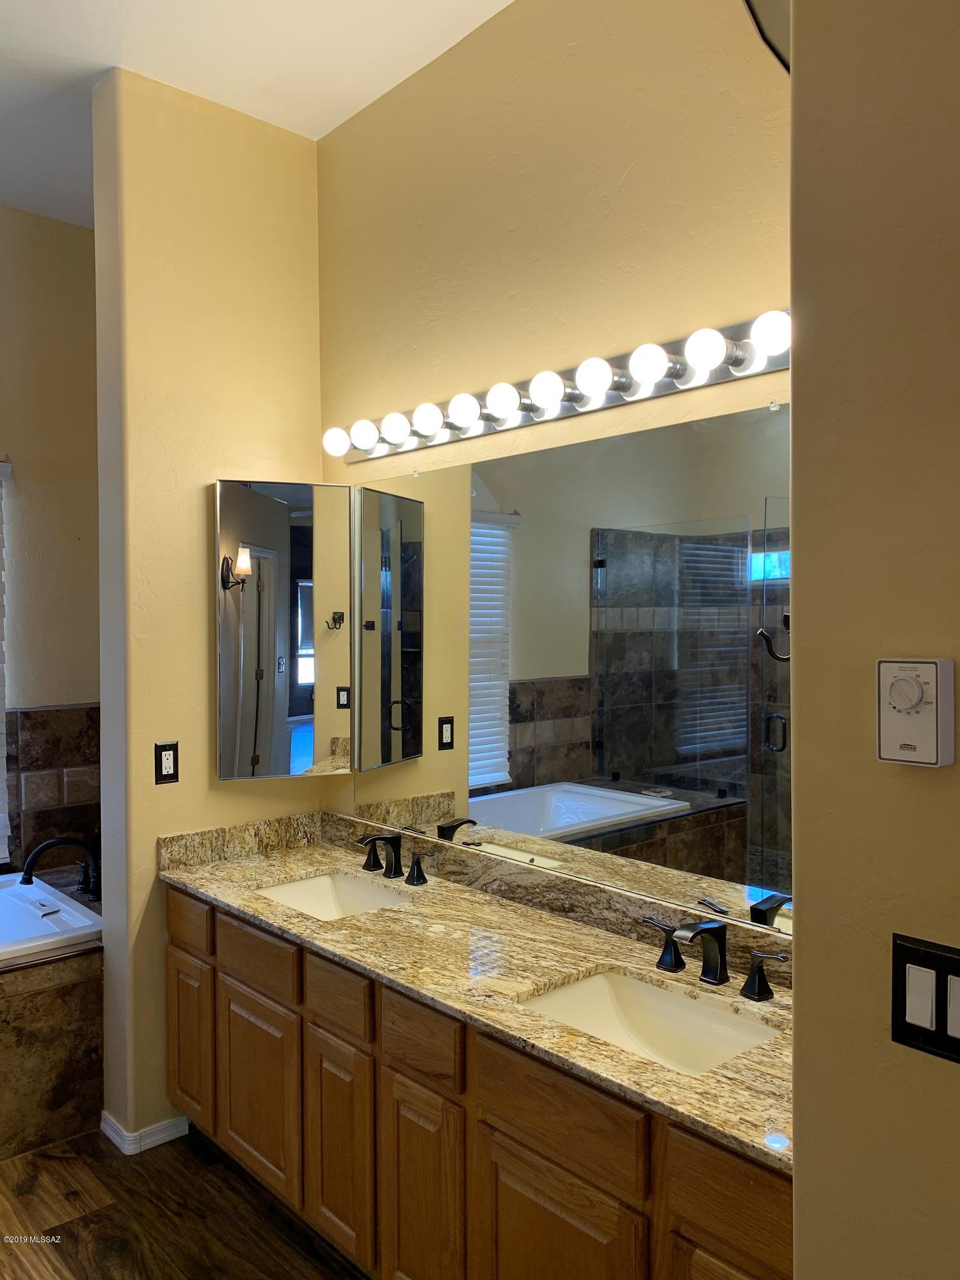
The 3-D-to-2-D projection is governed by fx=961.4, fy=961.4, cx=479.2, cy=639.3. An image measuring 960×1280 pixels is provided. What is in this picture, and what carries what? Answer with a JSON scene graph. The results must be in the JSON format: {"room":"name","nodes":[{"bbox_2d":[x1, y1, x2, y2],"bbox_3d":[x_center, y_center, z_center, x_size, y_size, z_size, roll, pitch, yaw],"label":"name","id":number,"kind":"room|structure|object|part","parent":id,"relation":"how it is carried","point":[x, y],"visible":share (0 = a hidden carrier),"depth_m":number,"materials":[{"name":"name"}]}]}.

...

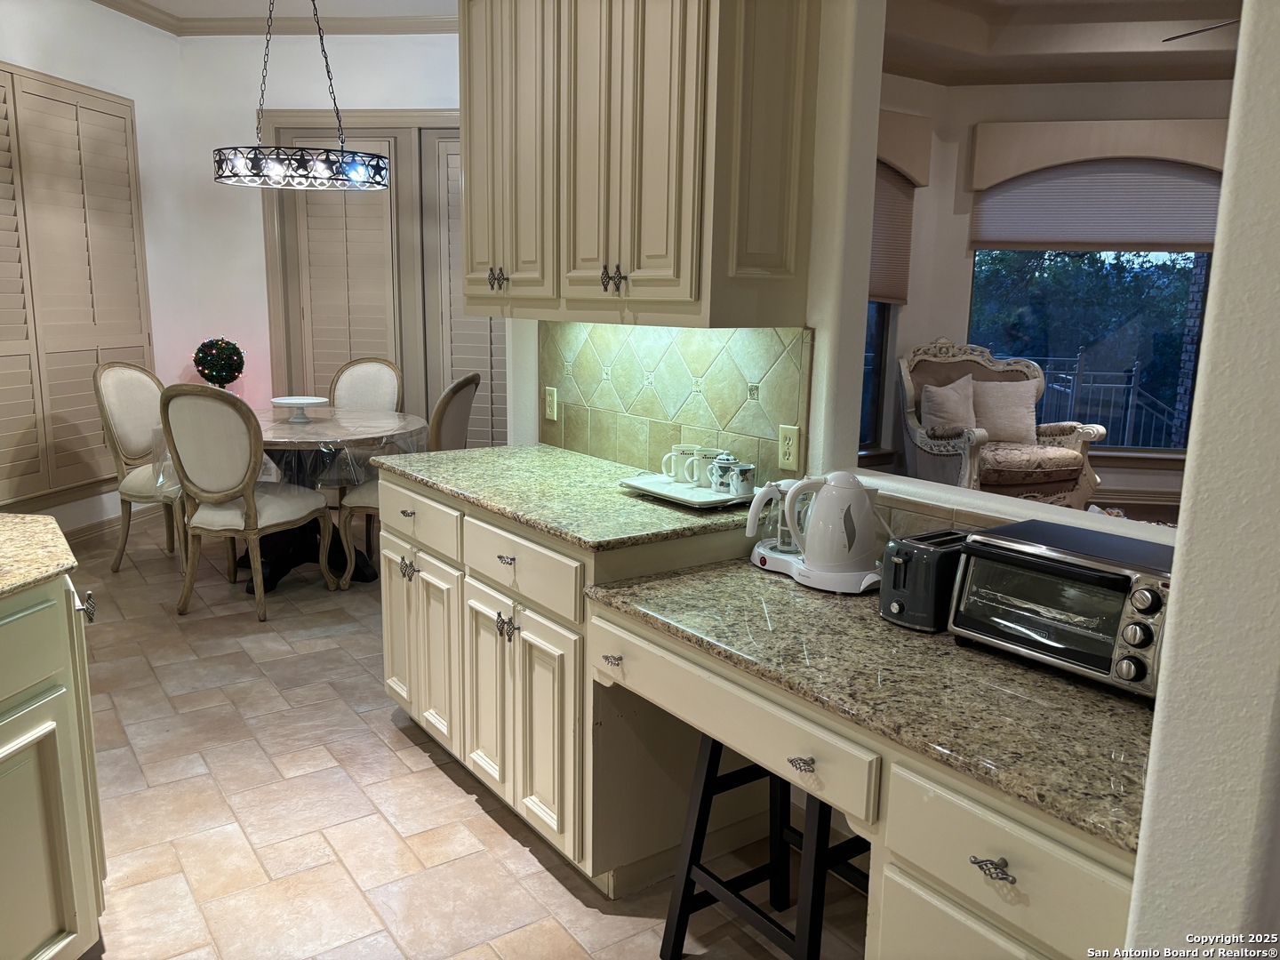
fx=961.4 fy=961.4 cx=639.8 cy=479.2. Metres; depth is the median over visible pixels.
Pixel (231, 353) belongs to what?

▶ _Your task_
Filter the listing down to the lines holding the word "visible", and return those.

▶ _Reply to the task_
The 3-D-to-2-D projection is governed by fx=961.4, fy=961.4, cx=479.2, cy=639.3. An image measuring 960×1280 pixels is provided. What is in this picture, and what carries what? Answer with a JSON scene graph. The results must be in the JSON format: {"room":"name","nodes":[{"bbox_2d":[x1, y1, x2, y2],"bbox_3d":[x_center, y_center, z_center, x_size, y_size, z_size, roll, pitch, yaw],"label":"name","id":number,"kind":"room|structure|object|part","parent":id,"relation":"how it is carried","point":[x, y],"visible":share (0 = a hidden carrier),"depth_m":number,"materials":[{"name":"name"}]}]}.
fx=961.4 fy=961.4 cx=639.8 cy=479.2. Metres; depth is the median over visible pixels.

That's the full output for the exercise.